Asia is already tightly integrated around China, with Singapore, Mongolia, Malaysia, Thailand and Vietnam listed among China's 20 most integrated countries. Australia is also "highly integrated" again because of Chinese exports. All these countries have been roped into the Chinese production machine, assembling component parts of manufactured goods, which are then exported to the US and Europe.

But the map also shows that integration has already moved on from them being simply big in their own neighbourhoods. With its rich mineral resources and recognisable problems, Africa has been the first port for both China and Russia after they leave their backyard. Congo, Sudan and Angola are especially advanced where both Russia and China have made big investments. "Resource rich countries and export destinations. Countries all across the globe are being drawn into economic relationships with the BRICs, particularly China and India. The index shows that integration among the BRICs themselves is as yet a smaller trend but an emerging one," says Jackson.

One of the more surprising features of the map is the fact that the US and UK both have the red of "medium" integration with the BRICs, but the countries of China, India and Brazil are the light pink of "low" integration. "Actually, the USA is ranked as 61st most integrated, while Russia is ranked 79th most integrated," says Jackson. "That the USA is reasonably integrated reflects various factors. One important one will be the fact that the USA imports a lot from China (and it comprises a significant proportion of USA's total imports), while it exports a smaller amount to China. Similarly, Russia imports quite a lot from China."

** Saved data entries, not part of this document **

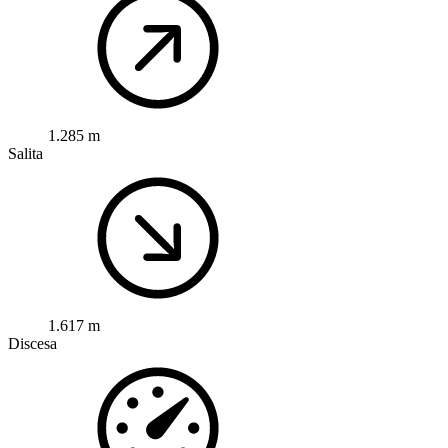
1.285 m
Salita
1.617 m
Discesa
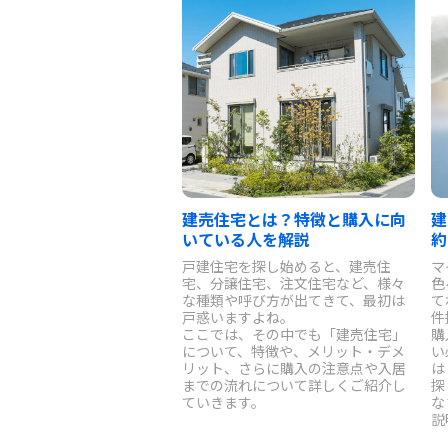
建売住宅とは？特徴と購入に向
建
いている人を解説
約
戸建住宅を探し始めると、建売住
マ
宅、分譲住宅、注文住宅など、様々
色
な種類や呼び方が出てきて、最初は
て
戸惑いますよね。
件
ここでは、その中でも「建売住宅」
購
について、特徴や、メリット・デメ
い
リット、さらに購入の注意点や入居
は
までの流れについて詳しくご紹介し
探
ていきます。
な
説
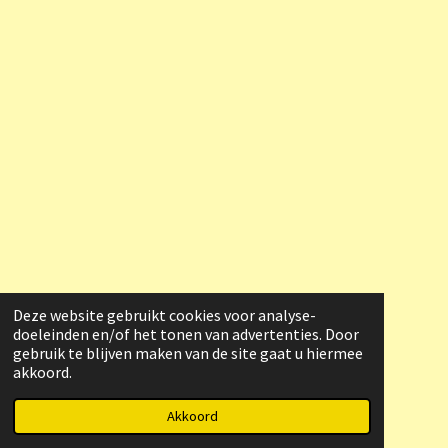
Deze website gebruikt cookies voor analyse-
doeleinden en/of het tonen van advertenties. Door
gebruik te blijven maken van de site gaat u hiermee
akkoord.
© 2023 - 2026 Raymond Heerenveen
Powered by
JouwWeb
Akkoord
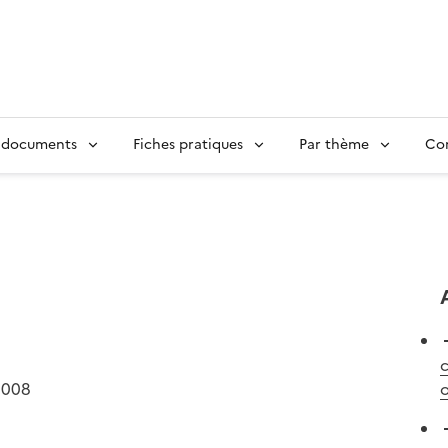
 documents
Fiches pratiques
Par thème
Con
c
2008
o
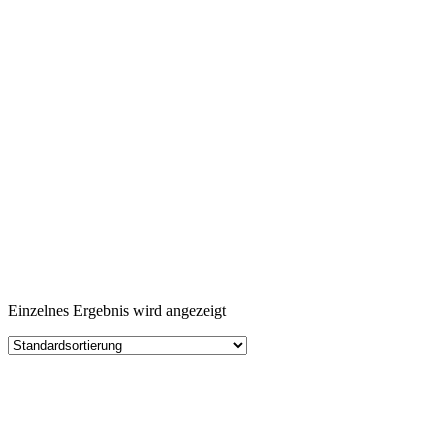
Einzelnes Ergebnis wird angezeigt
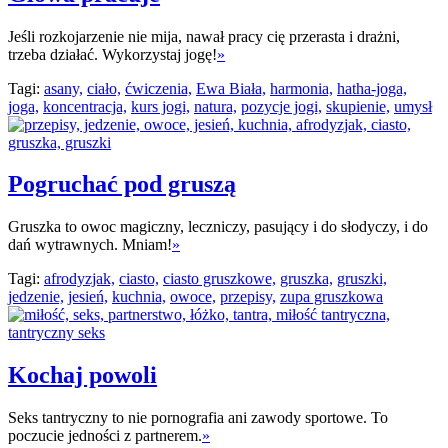
Jeśli rozkojarzenie nie mija, nawał pracy cię przerasta i drażni,
trzeba działać. Wykorzystaj jogę!
»
Tagi:
asany,
ciało,
ćwiczenia,
Ewa Biała,
harmonia,
hatha-joga,
joga,
koncentracja,
kurs jogi,
natura,
pozycje jogi,
skupienie,
umysł
Pogruchać pod gruszą
Gruszka to owoc magiczny, leczniczy, pasujący i do słodyczy, i do
dań wytrawnych. Mniam!
»
Tagi:
afrodyzjak,
ciasto,
ciasto gruszkowe,
gruszka,
gruszki,
jedzenie,
jesień,
kuchnia,
owoce,
przepisy,
zupa gruszkowa
Kochaj powoli
Seks tantryczny to nie pornografia ani zawody sportowe. To
poczucie jedności z partnerem.
»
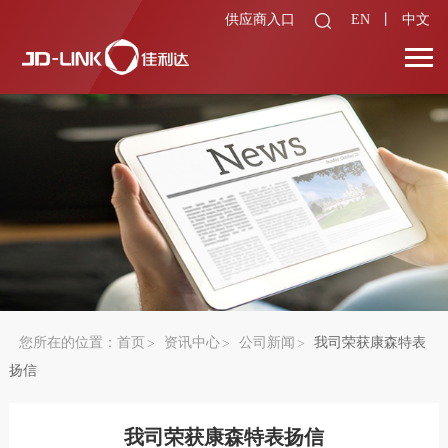
供应商入口
EN
丨
中文
您所在的位置：
首页
资讯中心
公司新闻
我司荣获康森特表
扬信
我司荣获康森特表扬信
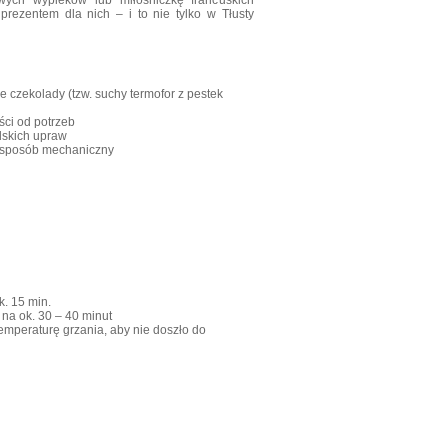
ych wypieków lub miłośniczkę francuskich
prezentem dla nich – i to nie tylko w Tłusty
e czekolady (tzw. suchy termofor z pestek
ści od potrzeb
lskich upraw
w sposób mechaniczny
k. 15 min.
 na ok. 30 – 40 minut
mperaturę grzania, aby nie doszło do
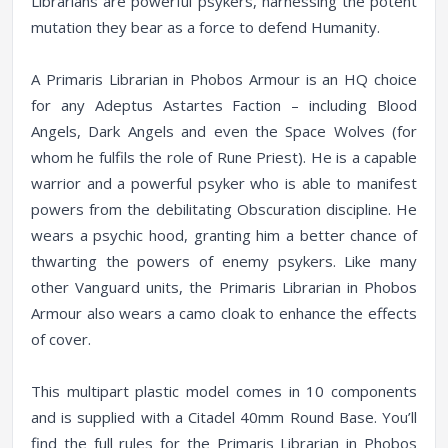
Librarians are powerful psykers, harnessing the potent
mutation they bear as a force to defend Humanity.
A Primaris Librarian in Phobos Armour is an HQ choice
for any Adeptus Astartes Faction – including Blood
Angels, Dark Angels and even the Space Wolves (for
whom he fulfils the role of Rune Priest). He is a capable
warrior and a powerful psyker who is able to manifest
powers from the debilitating Obscuration discipline. He
wears a psychic hood, granting him a better chance of
thwarting the powers of enemy psykers. Like many
other Vanguard units, the Primaris Librarian in Phobos
Armour also wears a camo cloak to enhance the effects
of cover.
This multipart plastic model comes in 10 components
and is supplied with a Citadel 40mm Round Base. You’ll
find the full rules for the Primaris Librarian in Phobos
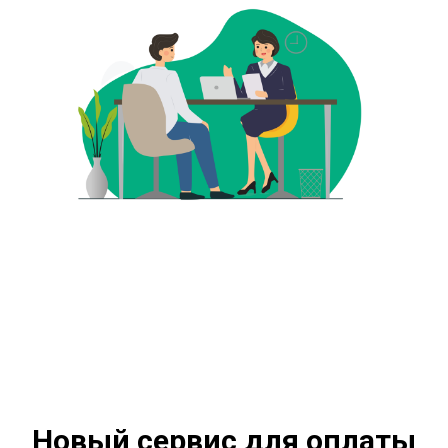
Новый сервис для оплаты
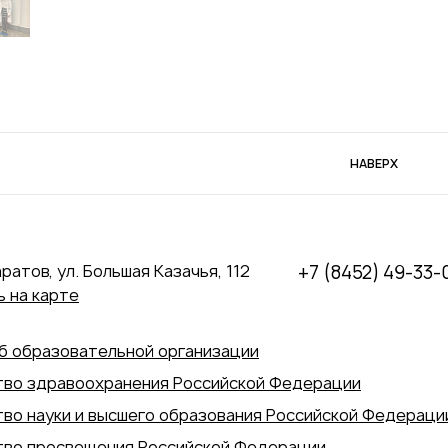
НАВЕРХ
аратов, ул. Большая Казачья, 112
+7 (8452) 49-33-
 на карте
б образовательной организации
во здравоохранения Российской Федерации
во науки и высшего образования Российской Федераци
во просвещения Российской Федерации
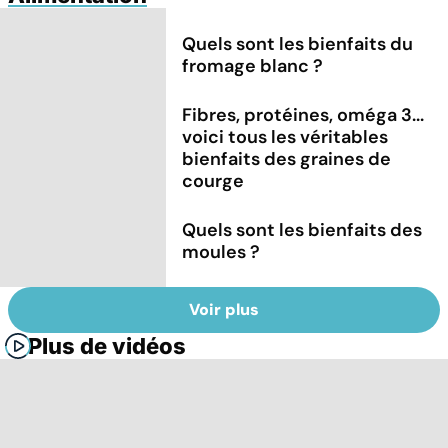
Quels sont les bienfaits du
fromage blanc ?
Fibres, protéines, oméga 3...
voici tous les véritables
bienfaits des graines de
courge
Quels sont les bienfaits des
moules ?
Voir plus
Plus de vidéos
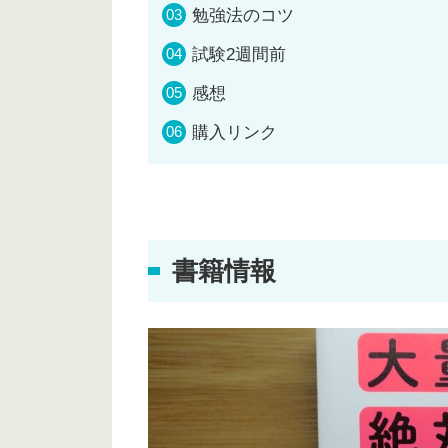
勉強法のコツ
試験2週間前
感想
購入リンク
書籍情報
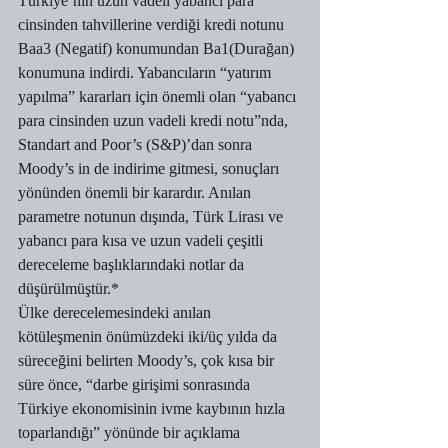
Türkiye’nin uzun vadeli yabancı para 
cinsinden tahvillerine verdiği kredi notunu 
Baa3 (Negatif) konumundan Ba1(Durağan) 
konumuna indirdi. Yabancıların “yatırım 
yapılma” kararları için önemli olan “yabancı 
para cinsinden uzun vadeli kredi notu”nda, 
Standart and Poor’s (S&P)’dan sonra 
Moody’s in de indirime gitmesi, sonuçları 
yönünden önemli bir karardır. Anılan 
parametre notunun dışında, Türk Lirası ve 
yabancı para kısa ve uzun vadeli çeşitli 
dereceleme başlıklarındaki notlar da 
düşürülmüştür.*
Ülke derecelemesindeki anılan 
kötüleşmenin önümüzdeki iki/üç yılda da 
süreceğini belirten Moody’s, çok kısa bir 
süre önce, “darbe girişimi sonrasında 
Türkiye ekonomisinin ivme kaybının hızla 
toparlandığı” yönünde bir açıklama 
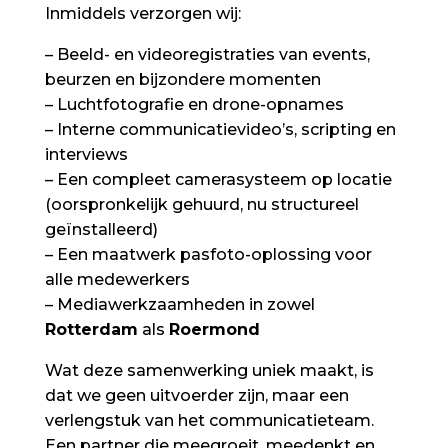
Inmiddels verzorgen wij:
– Beeld- en videoregistraties van events,
beurzen en bijzondere momenten
– Luchtfotografie en drone-opnames
– Interne communicatievideo’s, scripting en
interviews
– Een compleet camerasysteem op locatie
(oorspronkelijk gehuurd, nu structureel
geïnstalleerd)
– Een maatwerk pasfoto-oplossing voor
alle medewerkers
– Mediawerkzaamheden in zowel
Rotterdam
als
Roermond
Wat deze samenwerking uniek maakt, is
dat we geen uitvoerder zijn, maar een
verlengstuk van het communicatieteam.
Een partner die meegroeit, meedenkt en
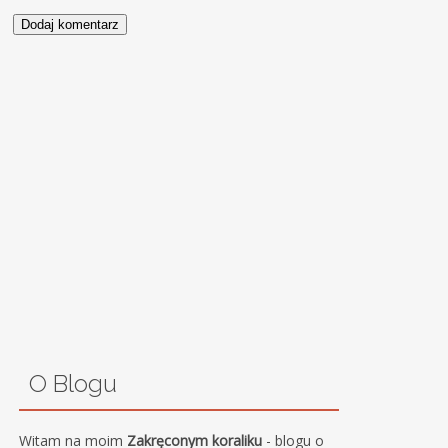
O Blogu
Witam na moim
Zakręconym koraliku
- blogu o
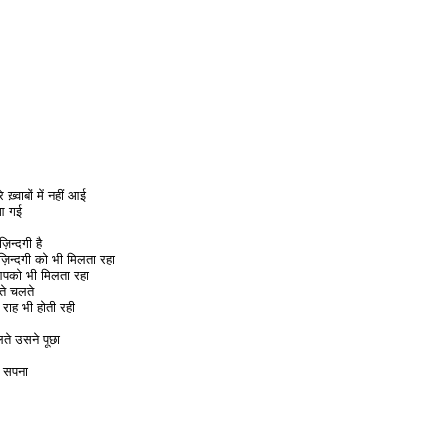
 ख़्वाबों में नहीं आई
 आ गई
़िन्दगी है
़िन्दगी को भी मिलता रहा
पको भी मिलता रहा
े चलते
 राह भी होती रही
ते उसने पूछा
ि सपना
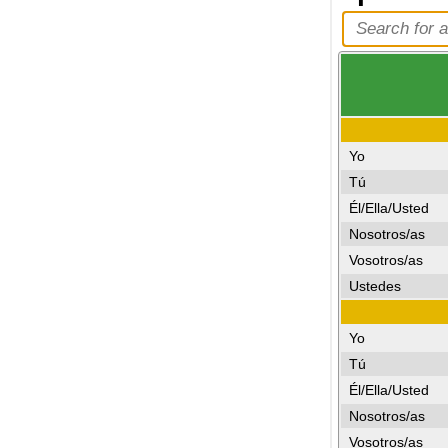
Yo
Tú
Él/Ella/Usted
Nosotros/as
Vosotros/as
Ustedes
Yo
Tú
Él/Ella/Usted
Nosotros/as
Vosotros/as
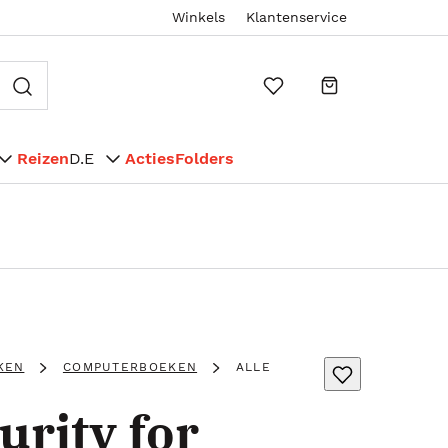
Winkels
Klantenservice
Reizen
D.E
Acties
Folders
KEN
COMPUTERBOEKEN
ALLE
rity for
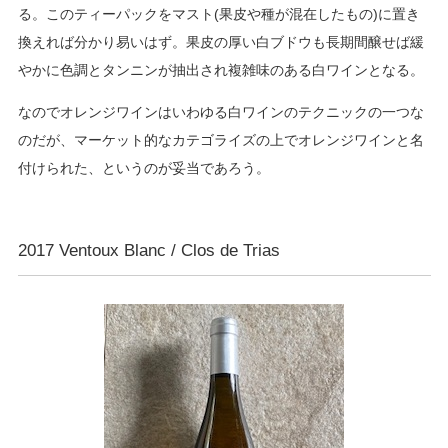
る。このティーパックをマスト(果皮や種が混在したもの)に置き
換えれば分かり易いはず。果皮の厚い白ブドウも長期間醸せば緩
やかに色調とタンニンが抽出され複雑味のある白ワインとなる。
なのでオレンジワインはいわゆる白ワインのテクニックの一つな
のだが、マーケット的なカテゴライズの上でオレンジワインと名
付けられた、というのが妥当であろう。
2017 Ventoux Blanc / Clos de Trias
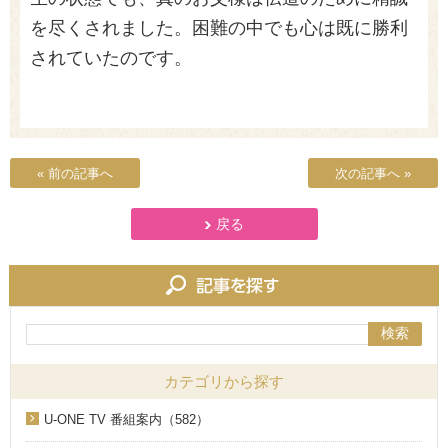
を尽くされました。困難の中でも心は既に勝利
されていたのです。
« 前の記事へ
次の記事へ »
戻る
検索
カテゴリから探す
U-ONE TV 番組案内（582）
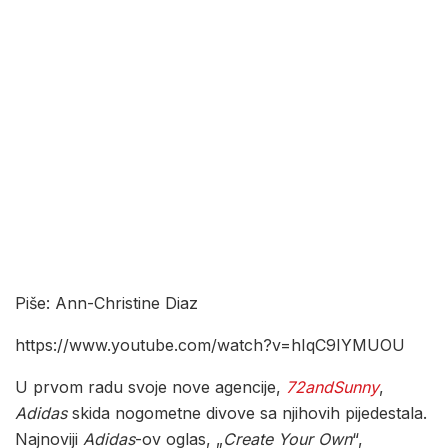
Piše: Ann-Christine Diaz
https://www.youtube.com/watch?v=hIqC9IYMUOU
U prvom radu svoje nove agencije,
72andSunny
,
Adidas
skida nogometne divove sa njihovih pijedestala.
Najnoviji
Adidas
-ov oglas, „
Create Your Own
“,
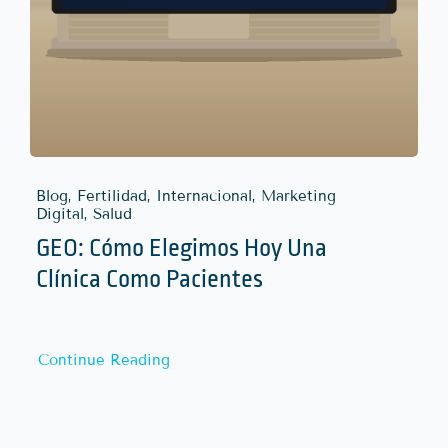
Blog, Fertilidad, Internacional, Marketing
Digital, Salud
GEO: Cómo Elegimos Hoy Una
Clínica Como Pacientes
Continue Reading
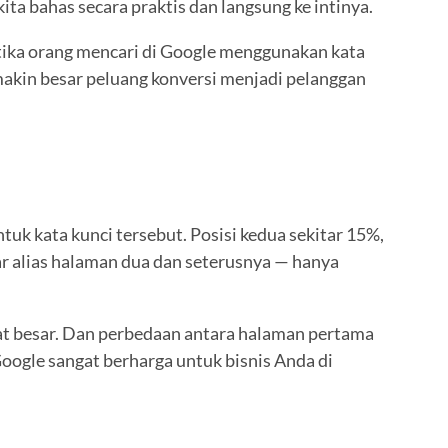
ta bahas secara praktis dan langsung ke intinya.
tika orang mencari di Google menggunakan kata
makin besar peluang konversi menjadi pelanggan
uk kata kunci tersebut. Posisi kedua sekitar 15%,
ar alias halaman dua dan seterusnya — hanya
ngat besar. Dan perbedaan antara halaman pertama
Google sangat berharga untuk bisnis Anda di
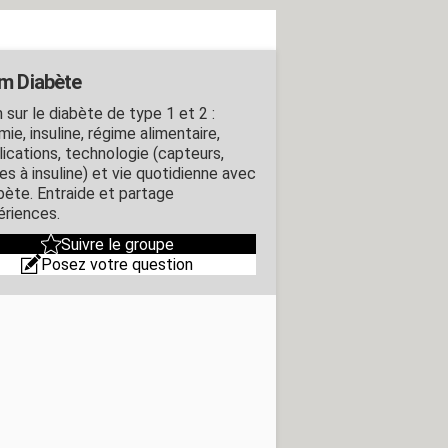
m Diabète
 sur le diabète de type 1 et 2 :
ie, insuline, régime alimentaire,
ications, technologie (capteurs,
s à insuline) et vie quotidienne avec
abète. Entraide et partage
ériences.
Suivre le groupe
Posez votre question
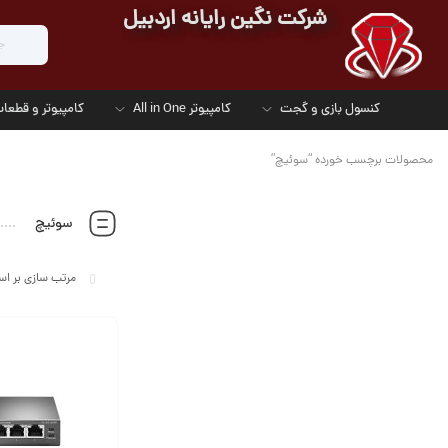
شرکت نگین رایانه اردبیل
کنسول بازی و گجت
کامپیوتر All in One
کامپیوتر و قطعات
محصولات برچسب خورده “سوئیچ”
سوئیچ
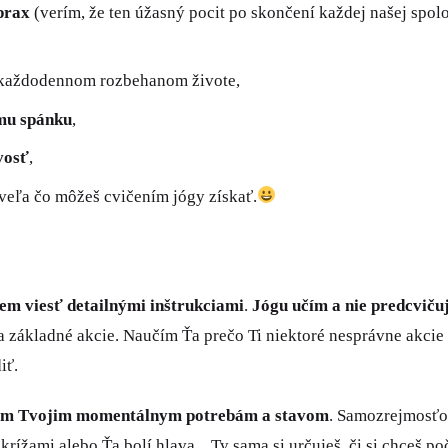
prax
(verím, že ten úžasný pocit po skončení každej našej spo
každodennom rozbehanom živote,
emu spánku
,
vosť
,
a veľa čo môžeš cvičením jógy získať.
em viesť detailnými inštrukciami
.
Jógu učím a nie predcvič
la základné akcie. Naučím Ťa prečo Ti niektoré nesprávne akci
iť.
em Tvojim momentálnym potrebám a stavom
. Samozrejmosťo
rížami alebo Ťa bolí hlava... Ty sama si určuješ, či si chceš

What this suggests is that the BRIC countries – bar Russia - are already catering to a truly global market, while the developed markets are already a lot more dependent on the low-cost imports and strong growth from the BRICs than they would care to admit to. The exception is Russia, which of all the BRICs is the most dependent on the others. Part of the reason for this is its proximity to China and the almost perfect complimentary balance the two countries enjoy. "Russia-China have the best synergy on the planet," says Kingsmill Bond of Russian investment bank Troika Dialog. "China needs Russia's resources and Russia needs China's capital. China provides a growing market, financial resources and macroeconomic stability. Russia can provide oil, gas and coal that are needed for the next stage of Chinese industrialization. Stagnation in the West and the pullback of Western banks is overcoming Russian reluctance to increase its ties to China at the same time as China is looking for an alternative home for its foreign currency reserves and for raw materials for its next stage of growth."